Le député Abdenacer Ardjoune du Front de libération nationale (FLN) de la wilaya d’El M’ghaïer, ville située à 650 km au sud-est d’Alger, a été mis en examen et écroué vendredi pour avoir tenté de faire parvenir, via le chef de la brigade de la gendarmerie, une enveloppe contenant des réponses à l’épreuve de mathématiques à sa fille, candidate à l’examen du BEM, qui s’est déroulé du 6 au 8 juin en cours.
Le procureur de la République a ordonné, suite à une dénonciation de la part du chef du centre d’examen de la commune de Still, l’ouverture d’une enquête pour situer les responsabilités. Selon des sources au sein de l’ex-parti unique, le député Ardjoune, un militant discret et peu connu dans les rangs du FLN, a commis «l’irréparable».
La ville d’El M’ghaïer a été hissée lors du dernier découpage administratif de 2019 au rang de wilaya et Abdenacer Ardjoune, un notable respecté dans sa région, a récolté 100 000 voix lors des dernières élections législatives, très loin devant le deuxième sur la liste qui n’a obtenu que 3000 voix.
Ce résultat, explique un député, prouve la «popularité» du personnage dans cette région. Une fois élu, Ardjoune est même désigné vice-président de la commission de l’habitat, de l’équipement, de l’hydraulique et de l’aménagement du territoire à l’APN.
Comment cet élu a usé de son autorité pour se procurer des sujets d’examen du BEM et les faire parvenir à sa fille ? Interrogé, Temamri Sid Ahmed, président du groupe parlementaire du FLN, a refusé de commenter cette affaire préférant «attendre de connaître les détails de ce dossier ainsi que la position du bureau de l’Assemblée qui devrait se réunir dans les heures à venir». Mais tant qu’il y a la présomption d’innocence, les responsables du FLN estiment que leur collègue est toujours innocent.
Au moment des faits, nous confient ses proches, le député Ardjoune était à Alger. Il a été convoqué par la gendarmerie le 8 juin et a répondu présent le lendemain.

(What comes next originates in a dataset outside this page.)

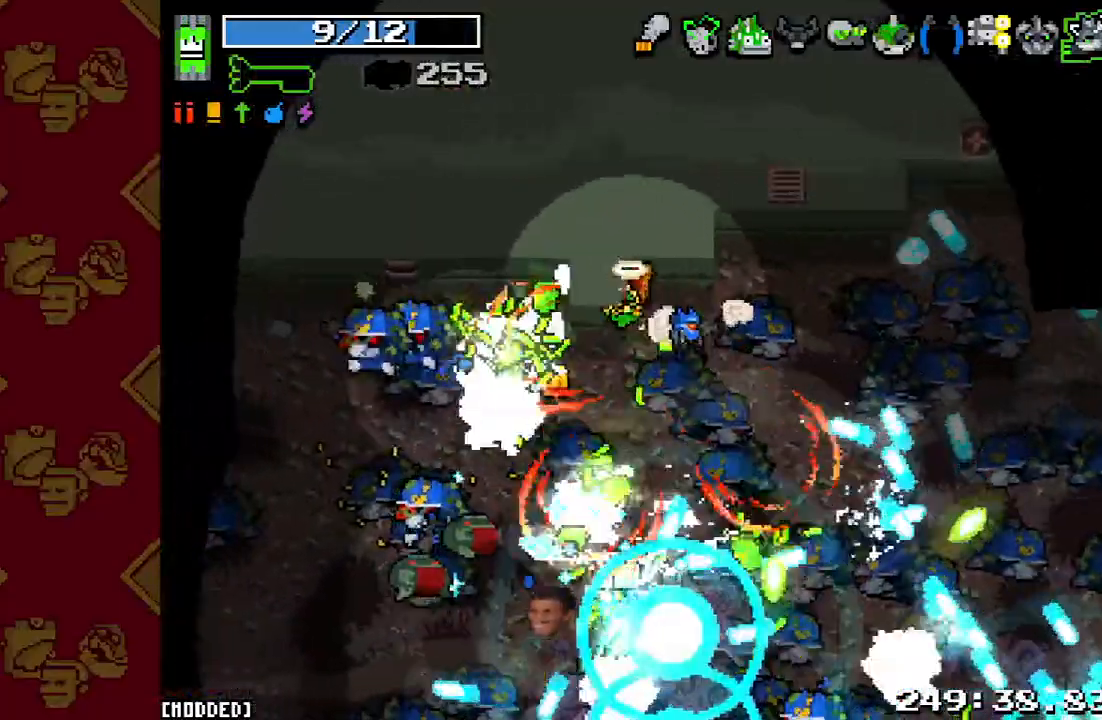
{"buttons": [], "left_stick": "up-right", "right_stick": "down", "events": [[133, "R2", "down"], [233, "left_stick", "up-right"], [300, "R2", "up"]]}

Il s’est présenté devant le procureur de la République du tribunal d’El Oued, qui l’a renvoyé devant le juge d’instruction pour les chefs d’inculpation de «fuite des réponses et des sujets d’examen du BEM via un groupe de personnes» et de «mauvaise utilisation de la fonction». Il est aussi accusé d’«incitation des fonctionnaires au trafic d’influence» et «mauvaise utilisation de la fonction».
Trois autres personnes sont impliquées dans cette affaire. Après leur audition, le député et le chef de brigade de la gendarmerie ont été placés sous mandat de dépôt et les deux autres personnes ont été placées sous contrôle judiciaire. Certaines indiscrétions affirment que le député a été «piégé». «Le chef du centre aurait proposé ses services au député. Ce dernier a cédé», rapporte un député.
D’aucuns s’interrogent pour savoir comment le député a pu se procurer les sujets d’examen. «Les sujets de toutes les épreuves officielles sont censés être emballés dans des sachets scellés et ne sont ouverts que le jour de l’examen devant les élèves. L’enquête doit être élargie à ce niveau pour situer les responsabilités», propose un député.
Pour ce qui est du sort du mis en cause, son immunité parlementaire, selon la Constitution du 1er novembre 2020, ne couvre que les activités en lien avec son mandat et donc le membre du Parlement jouit de l’immunité pour seulement «les actes rattachés à l’exercice de sa fonction».
Dans ce sens, l’article 131 de la Constitution dispose : «En cas de flagrant délit ou de crime flagrant, il peut être procédé à l’arrestation du député ou du membre du Conseil de la nation. Le bureau de l’Assemblée ou du Sénat, selon le cas, en est immédiatement informé. Il peut être demandé, par le bureau saisi, la suspension des poursuites et la mise en liberté du député ou du membre du Conseil de la nation.»
L’article 130 précise que le parlementaire peut faire l’objet de poursuites judiciaires pour les actes ne se rattachant pas à l’exercice de ses fonctions parlementaires après renonciation expresse de l’intéressé à son immunité. En cas de non-renonciation, les autorités de saisine peuvent saisir la Cour constitutionnelle aux fins de se prononcer, par décision, sur la possibilité ou pas de la levée de l’immunité.